Trovo questo tipo di argomentazioni molto fragile, a partire dal fatto che noi in tutta la nostra esistenza facciamo delle scelte oggi che hanno effetto domani. Solo in questo caso, e tutto in una volta, dovrebbe quindi valere l’"hic et nunc" soltanto. Se nella vita dovessimo vivere solo di assunzioni di responsabilità "qui ed ora" non ci dovrebbe essere un discorso di programmazione sul futuro. Trovo dunque che questo ribaltamento delle logiche temporali sia un’argomentazione fragile, direi perfino faziosa, perché sta smentendo tutta quella forma di educazione al senso della nostra soggettualità, mentre il soggetto veramente responsabile è quello che sa prevedere di più e può prendere impegni seri "ora per allora". Inoltre questa visione esprime una sorta di sfiduciamento dell’essere umano, della sua capacità proiettiva e di essere responsabile per sé e per i suoi. Mi preoccupa anche un po’ questa sorta di "pessimismo antropologico" perché porterebbe a una sorta di farraginosità di tutto quello che facciamo, per esempio nei processi educativi, nella tutela dell’ecosistema, ecc. Invece questo appiattimento indecoroso sul presente mette a repentaglio quella che è la grande sfida della modernità.
Il comma 6 dell’articolo 3 (il testo integrale del ddl sul testamento biologico così come è stato emendato dalla commissione Affari sociali della Camera è pubblicato interamente sul sito del manifesto.it) dice che le dat assumono «rilievo nel momento in cui è accertato che il soggetto si trovi nell’incapacità permanente di comprendere le informazioni circa il trattamento sanitario e le sue conseguenze e, per questo motivo, di assumere le decisioni che lo riguardano». Viene cioè allargata la platea non solo a chi si trova in stato vegetativo persistente. Cosa ne pensa?

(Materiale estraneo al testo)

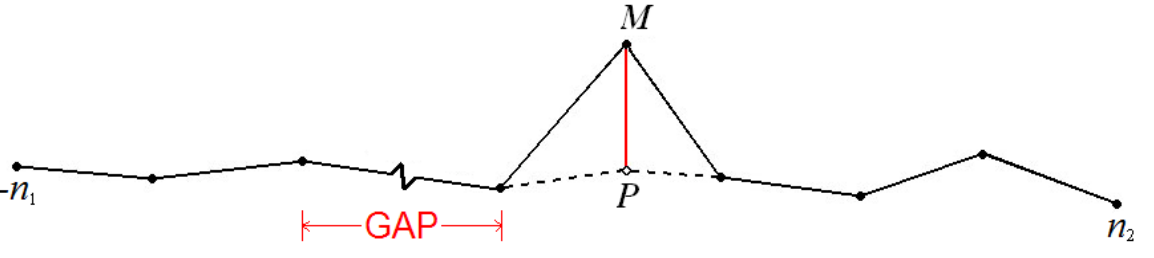
Figure 3. Time series of points with an appreciable gap between two neighboring points. As the gap increases, the likelihood that the predicted measurement (P) represents the true value,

Prendiamo atto però di un aspetto positivo: che nel testo si riconosce che una persona è soggetto di assunzioni di decisioni che lo riguardano. Questa è una cosa importante, perché vuol dire che il testo sottolinea la soggettualità della persona che è il contrario di quella tendenza al paternalismo medico che porterebbe nel circuito di competenza del medico di assumere la decisione finale. La contraddizione però avviene a due livelli: la rilevanza giuridica di questa assunzione di responsabilità perché si dice che le Dat devono assumere un valore di orientamento ma non di vincolo per il medico. La seconda disarticolazione dell’impianto teorico di un tale dettato di legge è cosa ne facciamo di situazioni in cui si è davanti a stati deboli di presenza a se stessi? E’ questo che ci porta a valorizzare molto di più delle figure che in altri parlamenti europei sono stati massimamente valorizzati, come quella del tutore o dell’accompagnatore. Non è un atto contro il medico, non si tratta di un disegno sovversivo che smantella la dignità della classe medica, tutt’altro: significa includere persone e promuovere fiducialità di relazioni antropologicamente importanti.